**EXERCISE AIM**: Please collect every line below that contains the string "خدمة" and copy each one.

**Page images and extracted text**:
_____

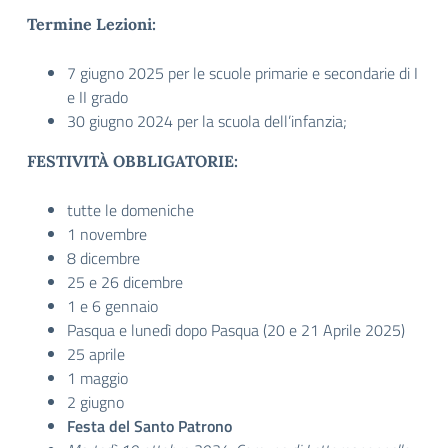
Termine Lezioni:
7 giugno 2025 per le scuole primarie e secondarie di I
e II grado
30 giugno 2024 per la scuola dell’infanzia;
FESTIVITÀ OBBLIGATORIE:
tutte le domeniche
1 novembre
8 dicembre
25 e 26 dicembre
1 e 6 gennaio
Pasqua e lunedì dopo Pasqua (20 e 21 Aprile 2025)
25 aprile
1 maggio
2 giugno
Festa del Santo Patrono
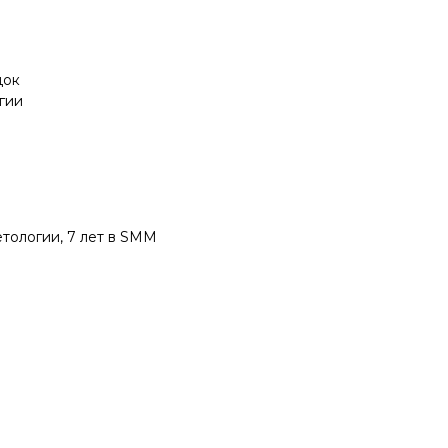
док
гии
тологии, 7 лет в SMM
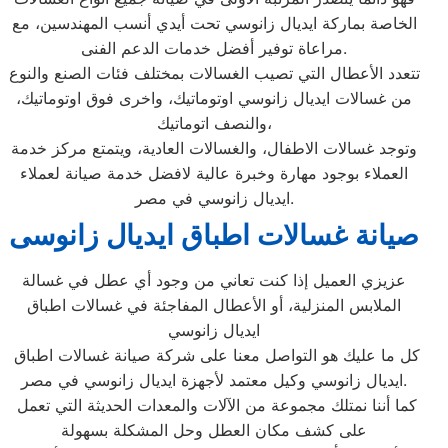
الخاصة بماركة ايديال زانوسي تحت أيدي أنسب المهندسين، مع
مراعاة توفير أفضل خدمات الدعم الفنى.
تتعدد الأعطال التي تصيب الغسالات بمختلف فئات الصنع والنوع
من غسالات ايديال زانوسي اوتوماتيك، واخرى فوق اوتوماتيك،
والنصف اتوماتيك،
وتوجد غسالات الاطفال، والغسالات العادية، ويتمتع مركز خدمة
العملاء بوجود مهارة وخبرة عالية لافضل خدمة صيانة لعملاء
ايديال زانوسي في مصر.
صيانة غسالات اطباق ايديال زانوسى
عزيزي العميل إذا كنت تعاني من وجود أي عطل في غسالة
الملابس المنزلية، أو الأعطال المفاجئة في غسالات اطباق
ايديال زانوسي
كل ما عليك هو التواصل معنا على شركة صيانة غسالات اطباق
ايديال زانوسي وكيل معتمد لأجهزة ايديال زانوسي في مصر.
كما أننا نمتلك مجموعة من الآلات والمعدات الحديثة التي تعمل
على كشف مكان العطل وحل المشكلة بسهولة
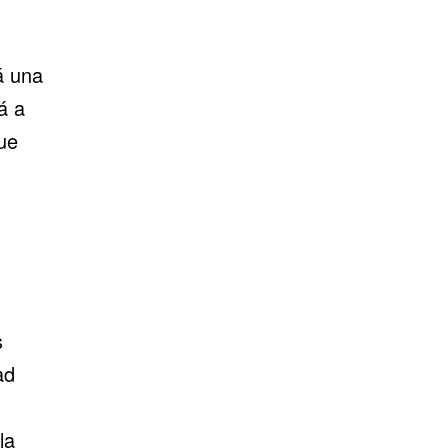
á una
á a
que
s
ad
la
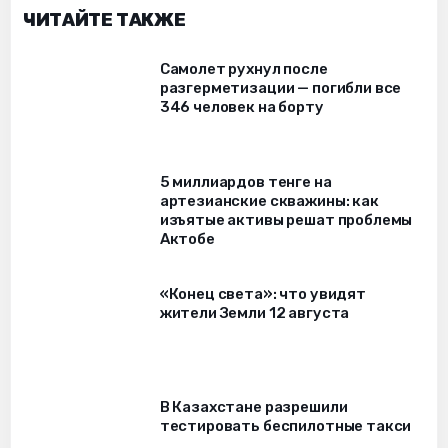
ЧИТАЙТЕ ТАКЖЕ
Самолет рухнул после
разгерметизации — погибли все
346 человек на борту
5 миллиардов тенге на
артезианские скважины: как
изъятые активы решат проблемы
Актобе
«Конец света»: что увидят
жители Земли 12 августа
В Казахстане разрешили
тестировать беспилотные такси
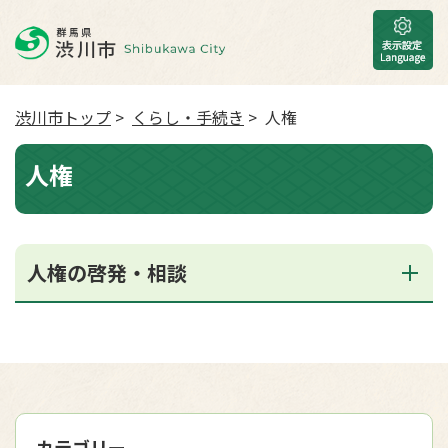
渋川市トップ
>
くらし・手続き
> 人権
人権
人権の啓発・相談
カテゴリー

_____

**SOLUTION TO THIS TASK**:
وتوجد غسالات الاطفال، والغسالات العادية، ويتمتع مركز خدمة
العملاء بوجود مهارة وخبرة عالية لافضل خدمة صيانة لعملاء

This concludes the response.